## TRY IT
Take each line below that has "down" and copy it.

Extracted records

────────────────────────────────────────

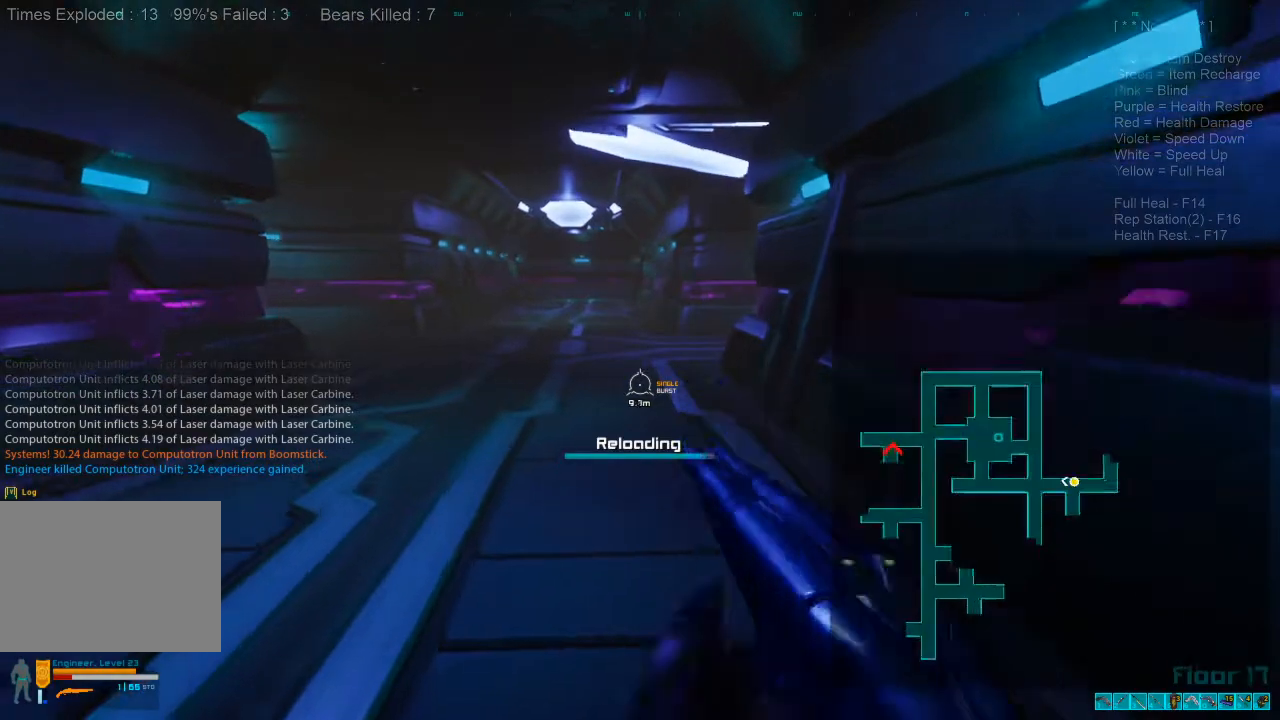
{"keys": ["shift", "w"], "mouse": [], "events": [[267, "shift", "down"]]}
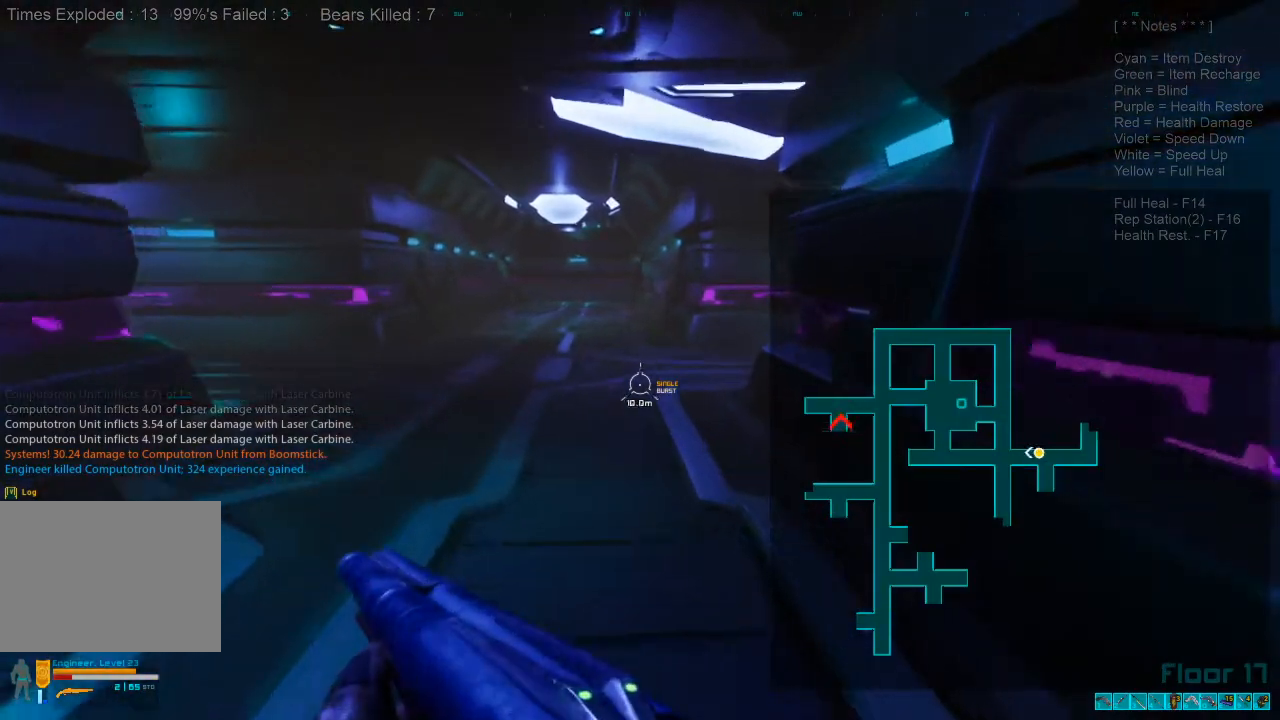
{"keys": ["shift", "w"], "mouse": [], "events": []}
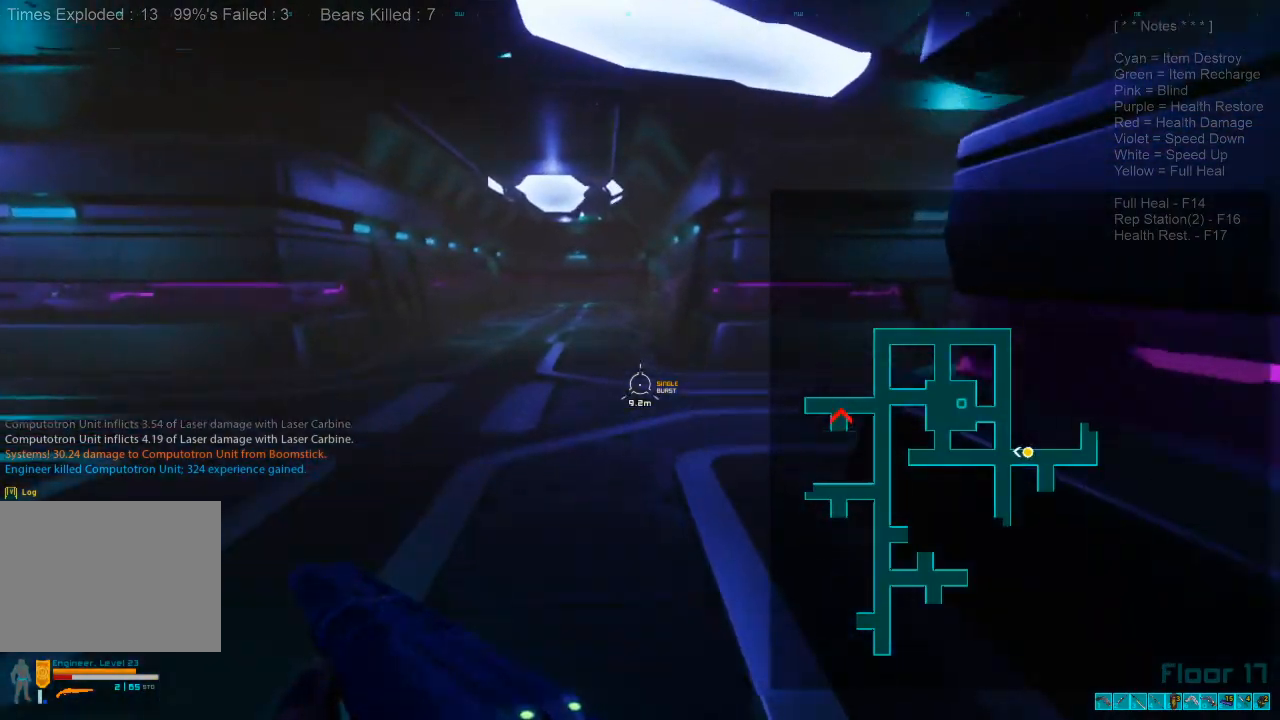
{"keys": ["shift", "w"], "mouse": [], "events": []}
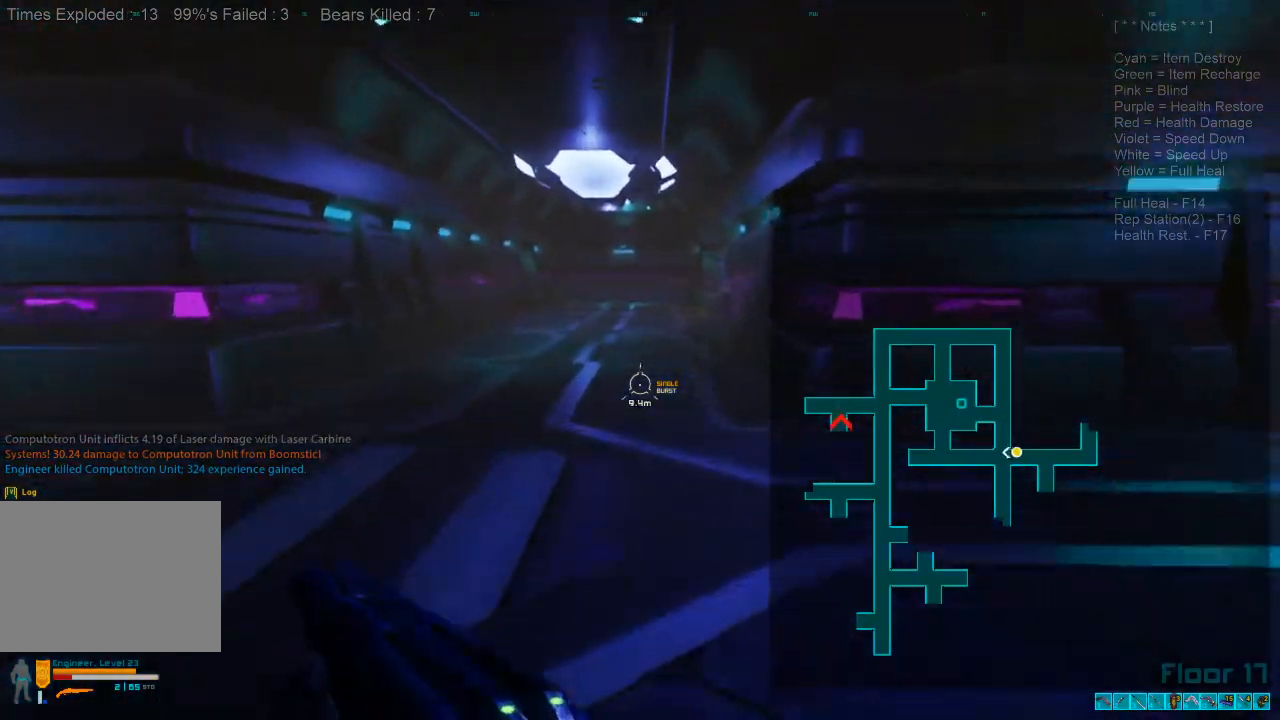
{"keys": ["shift", "w"], "mouse": [], "events": []}
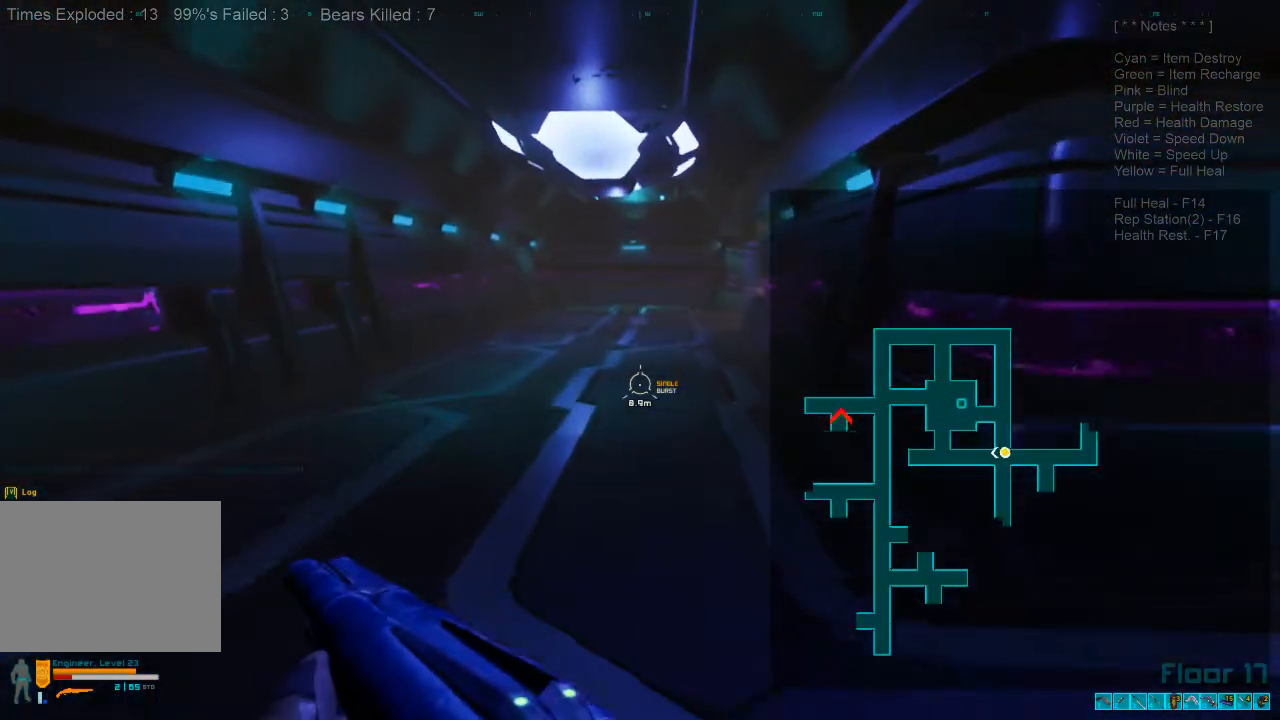
{"keys": ["shift", "w"], "mouse": [], "events": []}
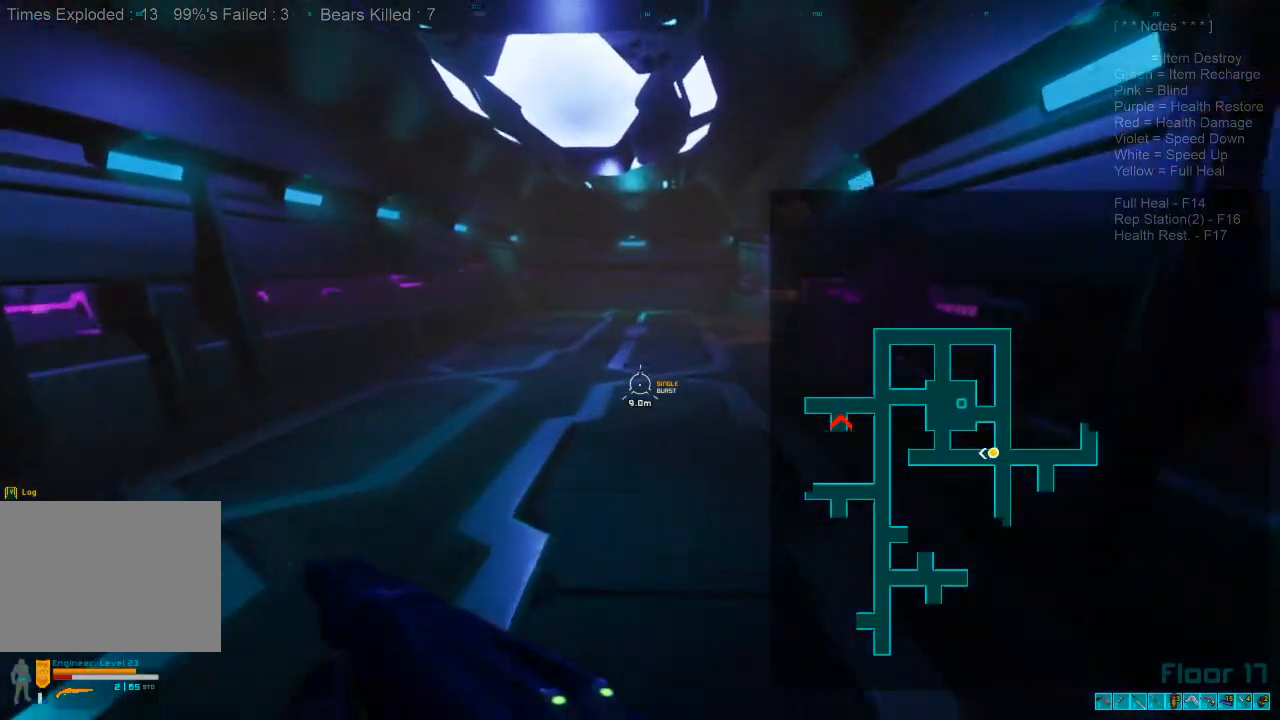
{"keys": ["shift", "w"], "mouse": [], "events": []}
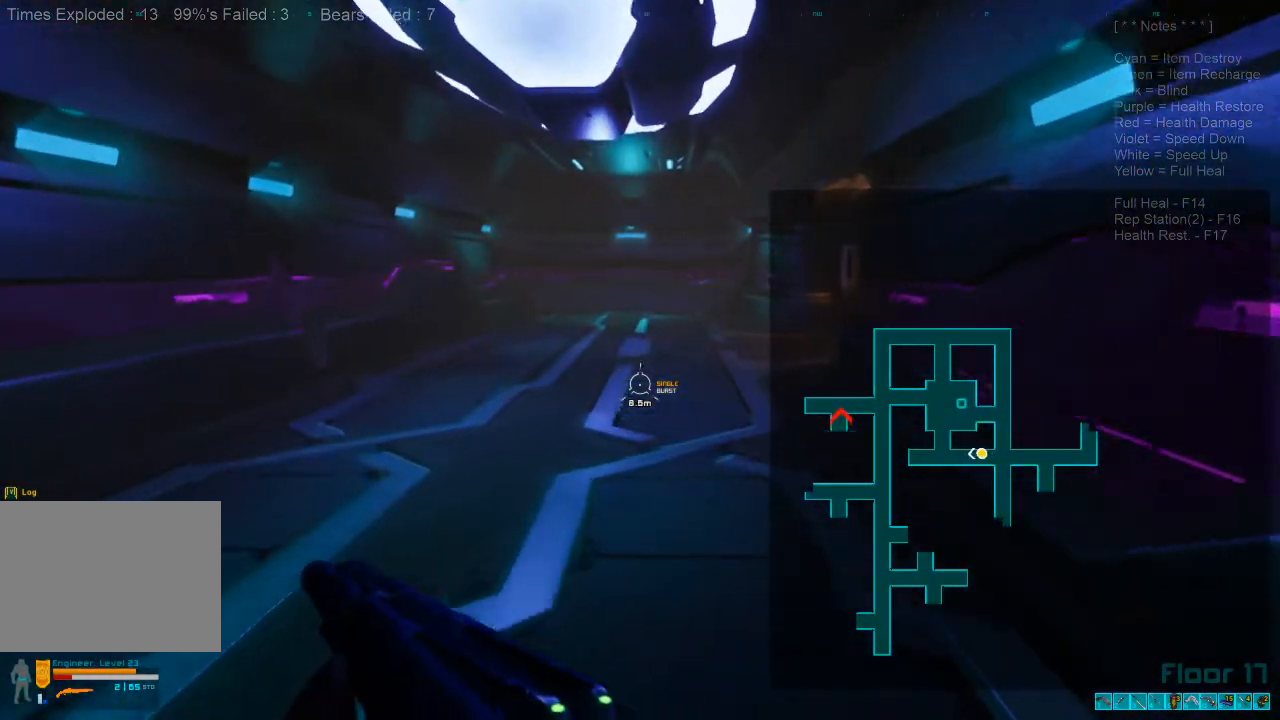
{"keys": ["w"], "mouse": [], "events": [[467, "shift", "up"]]}
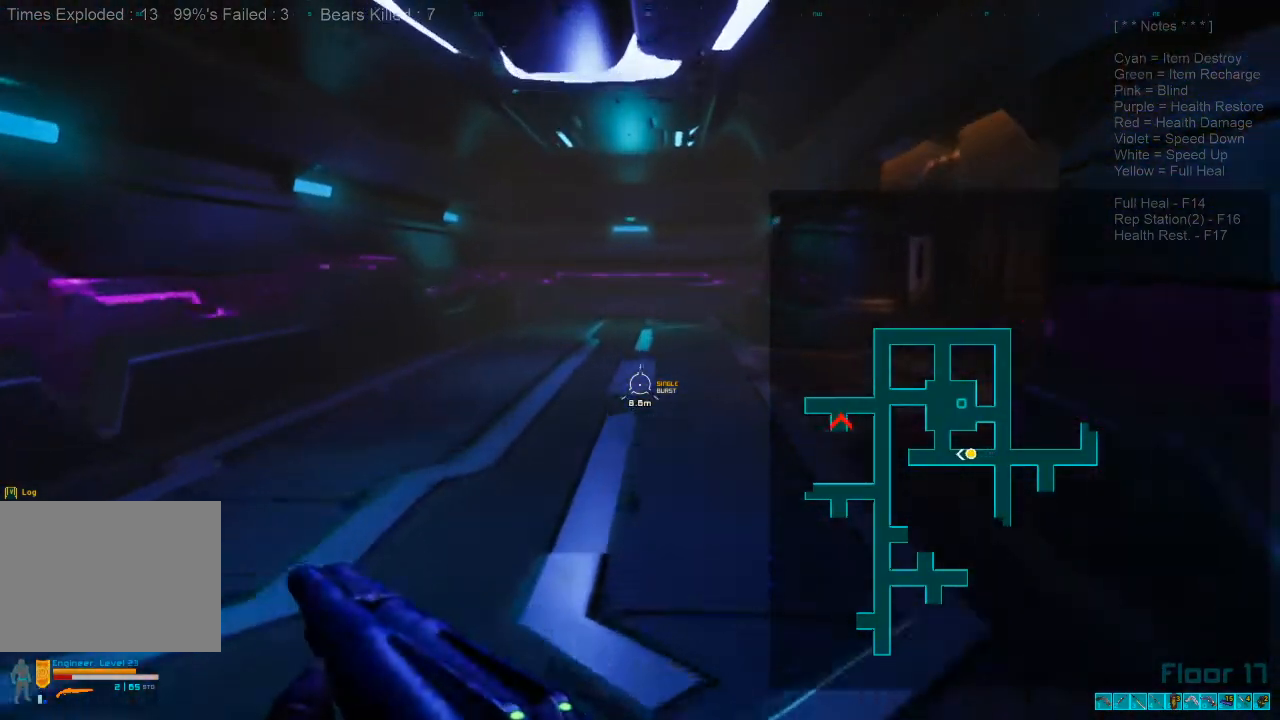
{"keys": ["r", "w"], "mouse": [], "events": [[467, "r", "down"]]}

────────────────────────────────────────

## EXERCISE ANSWER
{"keys": ["shift", "w"], "mouse": [], "events": [[267, "shift", "down"]]}
{"keys": ["r", "w"], "mouse": [], "events": [[467, "r", "down"]]}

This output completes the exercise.